O projeto Ateliê de Tecelagem foi contemplado em 2023 com o edital 034/2023 – Edital – Fomento de ações de Extensão da UFSM no território do Distrito Criativo Centro-Gare, o que proporcionou parceria com o curso de Desenho Industrial. “Juntamente com as artesãs que frequentam o Ateliê e as parcerias institucionais, nós estamos trazendo a arte para a lã e desenvolvendo um artesanato identitário para o Município de Santa Maria e isso é uma inovação. É muito lindo ver o processo de criação acontecendo, onde a feltragem molhada cria a tela e agulha pinta os prédios históricos da cidade”, afirma Ana Gabriela.
A iniciativa teve início junto com a zootecnista Simone de David Antônio, que explica que o projeto foi desenvolvido com o intuito de levar a extensão à sociedade. “É muito gratificante o trabalho de passar para os outros o que a gente já conhece”, comenta Simone.

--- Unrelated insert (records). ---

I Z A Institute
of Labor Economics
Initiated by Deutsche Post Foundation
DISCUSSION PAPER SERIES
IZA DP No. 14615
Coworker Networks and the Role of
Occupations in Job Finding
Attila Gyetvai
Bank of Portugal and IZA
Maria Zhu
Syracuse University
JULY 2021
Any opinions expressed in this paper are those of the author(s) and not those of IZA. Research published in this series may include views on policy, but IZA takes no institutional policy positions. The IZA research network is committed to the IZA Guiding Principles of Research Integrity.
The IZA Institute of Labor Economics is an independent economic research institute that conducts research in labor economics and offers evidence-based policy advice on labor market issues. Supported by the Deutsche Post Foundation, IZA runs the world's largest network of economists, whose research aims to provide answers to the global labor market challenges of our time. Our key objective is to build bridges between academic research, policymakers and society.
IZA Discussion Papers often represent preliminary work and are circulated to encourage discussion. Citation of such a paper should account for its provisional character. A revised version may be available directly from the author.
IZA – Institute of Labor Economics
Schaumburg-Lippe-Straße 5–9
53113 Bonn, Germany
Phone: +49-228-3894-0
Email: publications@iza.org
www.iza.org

Hoje, quem dá continuidade ao projeto é a zootecnista Alzira Gabriela Pause. Ela conta que veio da região norte, local onde não se encontra a criação de ovinos e de lã tão facilmente como aqui, então se interessou pela proposta. “Como é um produto muito característico do Rio Grande do Sul, queremos fazer as novas gerações o conhecerem e valorizarem, para não cair em desuso”, relata.
O projeto foi contemplado no edital do Território Imembuy, iniciativa da Pró-reitoria de Extensão (PRE) e da UFSM, que busca o desenvolvimento da região central do Rio Grande do Sul.
Alguns benefícios da lã
A lã é um produto retirado da ovelha com a tosquia, que normalmente acontece durante a primavera. Além de deixar os animais mais confortáveis para o verão, a tosquia não deve causar efeitos negativos na ovelha. “Quando trabalhamos com a lã, também nos envolvemos com o bem estar do animal”, conta Ana Gabriela.
Ela também explica que apesar de ser um produto de variados tipos e que oferece diversos benefícios durante seu uso, a lã é um isolante térmico que pode ajudar a manter o calor corporal durante o frio. Além disso, é isolante acústico.
A sustentabilidade faz parte dos benefícios da lã. Um produto natural, renovável e biodegradável, como a lã, fortalece os ideais de ajuda ao meio ambiente.
“O coração na ponta dos dedos”
Marlene Lovato tem o costume de criar desde cedo. Quando criança, não tinha brinquedos, então inventava. “Eu pegava folhas de bananeira, que eram grandes, e cortava como se fosse um grande tecido, depois bordava com flores”, relembra.
Recentemente aposentada, Marlene conheceu o projeto quando era professora de Processamento de Frutas e Hortaliças e de Panificação no Colégio Politécnico. “Eu fazia muitas dinâmicas com meus alunos, trabalhava a arte na panificação, fazia exposições em que as obras eram comestíveis”, conta.
Quando estava chegando perto de se aposentar, Marlene decidiu iniciar o curso de tecelagem. Agora, a tecelagem é a arte que ajuda a professora a se expressar de forma natural. “É algo que sai da minha alma, passa por minhas mãos e sai na agulha. É o coração na ponta dos dedos”.
O sentimento de Marlene é parecido com o de outras participantes. “A gente escuta das pessoas que aquele espaço é de cura, de troca, as pessoas se sentem bem. Começamos a ver que aquilo é uma terapia também”, comenta a professora Ana Gabriela que também utiliza o Ateliê como ambiente de tratamento da sua saúde. As participantes são unidas pela lã.
Como participar
Todas as terças- feiras, à tarde, o Ateliê está aberto e recebe pessoas para participar dos cursos. O Laboratório de Lã está localizado na sala 21 do departamento de Zootecnia, próximo ao Colégio Politécnico. Nos últimos encontros o grupo também tem desenvolvido peças sobre a arquitetura de Santa Maria que serão expostas ao público futuramente.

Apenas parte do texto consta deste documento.